Because of how unsettled that car feels in it's normal mode (to me) I find myself manually downshifting when needing to slow, which puts the DSG tranny one gear down and engages regen followed by the car continuing to downshift until it comes to a stop, with blending of regen and friction brakes done by the car when you press the stop pedal.

It seems really overly complicated to me and I 100% prefer the Tesla's regen + unblended brakes any day. OP will easily adapt I feel, given a small bit of time and an open mind :)
 
Greetings and Thanks!

I appreciate all the points of view and mostly, thanks to the diversity on this topic, I look forward to experimenting when I finally get a Model 3.
I was unaware of the legality of driving in neutral for manual transmissions.

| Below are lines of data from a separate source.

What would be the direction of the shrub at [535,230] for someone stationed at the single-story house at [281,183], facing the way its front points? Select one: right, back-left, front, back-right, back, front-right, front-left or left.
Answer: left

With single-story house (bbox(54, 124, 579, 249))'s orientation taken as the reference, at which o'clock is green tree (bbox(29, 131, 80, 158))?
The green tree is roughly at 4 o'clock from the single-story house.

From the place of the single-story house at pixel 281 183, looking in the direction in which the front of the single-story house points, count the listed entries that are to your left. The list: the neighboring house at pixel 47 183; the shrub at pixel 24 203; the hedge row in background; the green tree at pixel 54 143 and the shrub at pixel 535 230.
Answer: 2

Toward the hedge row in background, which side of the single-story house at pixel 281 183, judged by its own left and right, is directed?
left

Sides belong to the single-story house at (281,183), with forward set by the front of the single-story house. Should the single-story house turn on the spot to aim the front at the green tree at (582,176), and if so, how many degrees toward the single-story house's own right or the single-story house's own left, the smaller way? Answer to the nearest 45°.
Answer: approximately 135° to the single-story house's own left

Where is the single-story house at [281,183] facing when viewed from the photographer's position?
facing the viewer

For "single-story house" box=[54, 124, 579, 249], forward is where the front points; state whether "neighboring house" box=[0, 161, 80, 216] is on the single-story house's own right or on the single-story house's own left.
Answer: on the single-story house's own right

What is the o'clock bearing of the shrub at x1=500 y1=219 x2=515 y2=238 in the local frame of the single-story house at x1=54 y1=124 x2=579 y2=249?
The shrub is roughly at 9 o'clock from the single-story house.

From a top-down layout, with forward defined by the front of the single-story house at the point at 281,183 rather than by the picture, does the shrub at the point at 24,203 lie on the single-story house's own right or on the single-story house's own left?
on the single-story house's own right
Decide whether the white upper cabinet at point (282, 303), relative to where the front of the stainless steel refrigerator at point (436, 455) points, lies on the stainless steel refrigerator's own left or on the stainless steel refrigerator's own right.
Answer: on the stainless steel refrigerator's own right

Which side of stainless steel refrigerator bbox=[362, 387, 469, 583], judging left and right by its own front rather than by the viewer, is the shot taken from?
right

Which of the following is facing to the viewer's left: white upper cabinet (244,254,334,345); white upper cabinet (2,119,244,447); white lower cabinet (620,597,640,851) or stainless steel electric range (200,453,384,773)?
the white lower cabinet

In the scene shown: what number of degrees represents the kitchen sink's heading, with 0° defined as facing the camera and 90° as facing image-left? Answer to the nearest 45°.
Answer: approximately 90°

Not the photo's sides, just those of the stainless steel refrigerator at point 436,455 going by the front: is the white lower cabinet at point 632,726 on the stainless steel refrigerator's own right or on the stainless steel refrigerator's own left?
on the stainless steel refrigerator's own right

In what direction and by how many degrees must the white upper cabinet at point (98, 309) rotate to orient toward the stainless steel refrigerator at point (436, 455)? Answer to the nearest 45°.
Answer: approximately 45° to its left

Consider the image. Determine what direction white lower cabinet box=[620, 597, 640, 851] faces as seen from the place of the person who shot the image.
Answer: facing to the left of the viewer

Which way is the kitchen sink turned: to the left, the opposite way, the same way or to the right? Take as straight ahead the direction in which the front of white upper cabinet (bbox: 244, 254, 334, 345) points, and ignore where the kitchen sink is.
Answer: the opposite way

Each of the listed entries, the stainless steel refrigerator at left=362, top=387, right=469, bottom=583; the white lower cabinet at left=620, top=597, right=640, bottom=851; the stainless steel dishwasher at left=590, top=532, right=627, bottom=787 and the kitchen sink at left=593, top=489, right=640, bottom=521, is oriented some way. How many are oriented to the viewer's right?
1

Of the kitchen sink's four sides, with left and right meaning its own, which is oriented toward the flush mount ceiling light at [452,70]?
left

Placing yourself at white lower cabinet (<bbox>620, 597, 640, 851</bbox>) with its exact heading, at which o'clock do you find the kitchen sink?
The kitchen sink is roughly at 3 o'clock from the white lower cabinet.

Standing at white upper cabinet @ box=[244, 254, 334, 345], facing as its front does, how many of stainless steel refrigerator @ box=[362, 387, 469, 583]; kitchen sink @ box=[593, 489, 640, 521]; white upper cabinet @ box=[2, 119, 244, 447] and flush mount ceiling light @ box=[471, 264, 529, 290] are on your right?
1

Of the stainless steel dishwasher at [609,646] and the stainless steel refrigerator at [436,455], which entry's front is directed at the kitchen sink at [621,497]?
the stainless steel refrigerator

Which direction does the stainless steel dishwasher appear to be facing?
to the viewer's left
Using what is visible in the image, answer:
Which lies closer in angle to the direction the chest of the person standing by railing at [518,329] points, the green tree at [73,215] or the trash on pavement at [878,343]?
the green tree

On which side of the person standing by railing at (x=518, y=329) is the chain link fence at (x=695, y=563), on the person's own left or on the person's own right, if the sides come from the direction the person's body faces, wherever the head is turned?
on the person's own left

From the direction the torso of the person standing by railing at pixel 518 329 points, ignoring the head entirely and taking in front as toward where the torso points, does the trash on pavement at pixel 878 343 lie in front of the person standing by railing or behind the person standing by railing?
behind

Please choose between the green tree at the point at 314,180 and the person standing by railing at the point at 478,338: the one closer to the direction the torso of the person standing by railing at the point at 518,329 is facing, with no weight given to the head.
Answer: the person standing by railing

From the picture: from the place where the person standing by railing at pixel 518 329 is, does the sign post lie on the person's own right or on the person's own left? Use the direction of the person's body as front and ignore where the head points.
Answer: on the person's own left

My present car is a Camry with automatic and it does pretty good at coasting if I meet a certain threshold of momentum going into a hill or hills.
I thought the video posted by @AlanSubie4Life was interesting. There are a few spots of rollercoasting on my way to work where, I believe, there could be benefit from gravity helping the car move as well as charging through regen. I think experiments will be interesting also because of the different weight compared to the Camry I am,begrudgingly, driving now.

Joe
 
Greetings!

I finally took a test drive in a Model 3 recently. I look forward to ordering one soon. I was initially surprised by the aggressiveness of the regen braking. Even at the lower setting, I thought it was too much. However, I understand the purpose (I believe) and that is to slow the vehicle and provide a single pedal control. I wondered if there might be a different mode.
In a 5 speed ICE I had, I could place the car in neutral and coast for a good long way. In one stretch of road where there are a series of small hills, I coasted for about a mile. My MPG showed some improvement with this practice. I was hoping for something similar for the Model 3 regen braking. However, the primary purpose of regen braking is to stop the car while re-charging the batteries.
A different mode might switch the priority from stopping to charging. What if I prefer two pedal operation of a car? Could there be a regen mode where I can coast farther by taking advantage of gravity? In this mode, would I get more charge in the batteries?
Additionally, if the Model 3 could detect the slope of the hill, the amount of regen charging could be dynamic. That is, if the hill is steep, allow the car to move a little faster to provide more charging. Thoughts?

Thanks!
Joe

Just wait till you get used to the regen and then drive your wifes car.